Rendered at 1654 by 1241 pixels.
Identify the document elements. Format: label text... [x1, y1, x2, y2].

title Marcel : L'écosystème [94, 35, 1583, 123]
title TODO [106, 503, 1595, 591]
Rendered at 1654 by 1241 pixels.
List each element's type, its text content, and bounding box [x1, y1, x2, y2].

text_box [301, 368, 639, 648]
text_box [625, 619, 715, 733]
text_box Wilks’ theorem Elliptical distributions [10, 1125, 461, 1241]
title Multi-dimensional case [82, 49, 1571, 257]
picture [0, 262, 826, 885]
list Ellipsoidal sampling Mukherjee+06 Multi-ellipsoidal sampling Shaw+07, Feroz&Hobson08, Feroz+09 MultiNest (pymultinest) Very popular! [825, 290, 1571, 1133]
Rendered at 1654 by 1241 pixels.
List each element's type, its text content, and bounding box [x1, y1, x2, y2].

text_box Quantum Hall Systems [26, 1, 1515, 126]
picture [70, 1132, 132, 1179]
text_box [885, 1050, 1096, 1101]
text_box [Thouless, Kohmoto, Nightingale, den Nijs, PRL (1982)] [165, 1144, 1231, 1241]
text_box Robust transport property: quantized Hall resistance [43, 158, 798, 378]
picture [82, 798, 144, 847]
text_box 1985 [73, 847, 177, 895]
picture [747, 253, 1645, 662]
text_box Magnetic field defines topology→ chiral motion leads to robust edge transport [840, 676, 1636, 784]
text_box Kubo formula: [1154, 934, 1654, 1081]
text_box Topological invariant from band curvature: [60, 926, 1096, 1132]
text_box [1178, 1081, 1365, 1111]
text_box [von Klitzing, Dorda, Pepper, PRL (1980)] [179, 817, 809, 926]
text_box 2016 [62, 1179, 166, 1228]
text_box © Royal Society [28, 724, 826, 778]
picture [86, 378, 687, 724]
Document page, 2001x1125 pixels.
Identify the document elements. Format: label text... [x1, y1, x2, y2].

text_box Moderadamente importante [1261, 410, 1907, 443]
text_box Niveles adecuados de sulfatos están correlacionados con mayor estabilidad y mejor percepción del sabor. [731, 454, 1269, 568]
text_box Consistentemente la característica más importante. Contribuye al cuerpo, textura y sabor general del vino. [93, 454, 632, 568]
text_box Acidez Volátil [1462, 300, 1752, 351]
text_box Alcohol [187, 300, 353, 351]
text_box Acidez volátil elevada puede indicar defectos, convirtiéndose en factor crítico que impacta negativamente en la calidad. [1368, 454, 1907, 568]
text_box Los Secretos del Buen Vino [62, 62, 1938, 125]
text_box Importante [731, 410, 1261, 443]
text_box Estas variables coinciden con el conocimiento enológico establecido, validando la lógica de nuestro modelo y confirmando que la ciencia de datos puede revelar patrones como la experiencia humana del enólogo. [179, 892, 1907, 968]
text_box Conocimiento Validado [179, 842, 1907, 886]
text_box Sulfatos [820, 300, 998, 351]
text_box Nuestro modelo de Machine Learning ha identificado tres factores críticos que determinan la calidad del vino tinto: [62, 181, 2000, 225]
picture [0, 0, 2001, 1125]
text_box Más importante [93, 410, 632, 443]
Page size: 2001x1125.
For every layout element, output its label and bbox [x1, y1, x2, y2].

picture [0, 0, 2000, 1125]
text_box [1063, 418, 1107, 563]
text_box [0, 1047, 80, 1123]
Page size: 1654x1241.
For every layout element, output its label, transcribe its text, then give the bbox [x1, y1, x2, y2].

**What the exercise asks**
Update the material above by replacing "bounding box" with "enclosing rectangle" wherever it occurs, leaving all other text unchanged.

**Task solution**
Rendered at 1654 by 1241 pixels.
Identify the document elements. Format: label text... [x1, y1, x2, y2].

title Marcel : L'écosystème [94, 35, 1583, 123]
title TODO [106, 503, 1595, 591]
Rendered at 1654 by 1241 pixels.
List each element's type, its text content, and enclosing rectangle [x1, y1, x2, y2].

text_box [301, 368, 639, 648]
text_box [625, 619, 715, 733]
text_box Wilks’ theorem Elliptical distributions [10, 1125, 461, 1241]
title Multi-dimensional case [82, 49, 1571, 257]
picture [0, 262, 826, 885]
list Ellipsoidal sampling Mukherjee+06 Multi-ellipsoidal sampling Shaw+07, Feroz&Hobson08, Feroz+09 MultiNest (pymultinest) Very popular! [825, 290, 1571, 1133]
Rendered at 1654 by 1241 pixels.
List each element's type, its text content, and enclosing rectangle [x1, y1, x2, y2].

text_box Quantum Hall Systems [26, 1, 1515, 126]
picture [70, 1132, 132, 1179]
text_box [885, 1050, 1096, 1101]
text_box [Thouless, Kohmoto, Nightingale, den Nijs, PRL (1982)] [165, 1144, 1231, 1241]
text_box Robust transport property: quantized Hall resistance [43, 158, 798, 378]
picture [82, 798, 144, 847]
text_box 1985 [73, 847, 177, 895]
picture [747, 253, 1645, 662]
text_box Magnetic field defines topology→ chiral motion leads to robust edge transport [840, 676, 1636, 784]
text_box Kubo formula: [1154, 934, 1654, 1081]
text_box Topological invariant from band curvature: [60, 926, 1096, 1132]
text_box [1178, 1081, 1365, 1111]
text_box [von Klitzing, Dorda, Pepper, PRL (1980)] [179, 817, 809, 926]
text_box 2016 [62, 1179, 166, 1228]
text_box © Royal Society [28, 724, 826, 778]
picture [86, 378, 687, 724]
Document page, 2001x1125 pixels.
Identify the document elements. Format: label text... [x1, y1, x2, y2].

text_box Moderadamente importante [1261, 410, 1907, 443]
text_box Niveles adecuados de sulfatos están correlacionados con mayor estabilidad y mejor percepción del sabor. [731, 454, 1269, 568]
text_box Consistentemente la característica más importante. Contribuye al cuerpo, textura y sabor general del vino. [93, 454, 632, 568]
text_box Acidez Volátil [1462, 300, 1752, 351]
text_box Alcohol [187, 300, 353, 351]
text_box Acidez volátil elevada puede indicar defectos, convirtiéndose en factor crítico que impacta negativamente en la calidad. [1368, 454, 1907, 568]
text_box Los Secretos del Buen Vino [62, 62, 1938, 125]
text_box Importante [731, 410, 1261, 443]
text_box Estas variables coinciden con el conocimiento enológico establecido, validando la lógica de nuestro modelo y confirmando que la ciencia de datos puede revelar patrones como la experiencia humana del enólogo. [179, 892, 1907, 968]
text_box Conocimiento Validado [179, 842, 1907, 886]
text_box Sulfatos [820, 300, 998, 351]
text_box Nuestro modelo de Machine Learning ha identificado tres factores críticos que determinan la calidad del vino tinto: [62, 181, 2000, 225]
picture [0, 0, 2001, 1125]
text_box Más importante [93, 410, 632, 443]
Page size: 2001x1125.
For every layout element, output its label and bbox [x1, y1, x2, y2].

picture [0, 0, 2000, 1125]
text_box [1063, 418, 1107, 563]
text_box [0, 1047, 80, 1123]
Page size: 1654x1241.
For every layout element, output its label, transcribe its text, then give the bbox [x1, y1, x2, y2].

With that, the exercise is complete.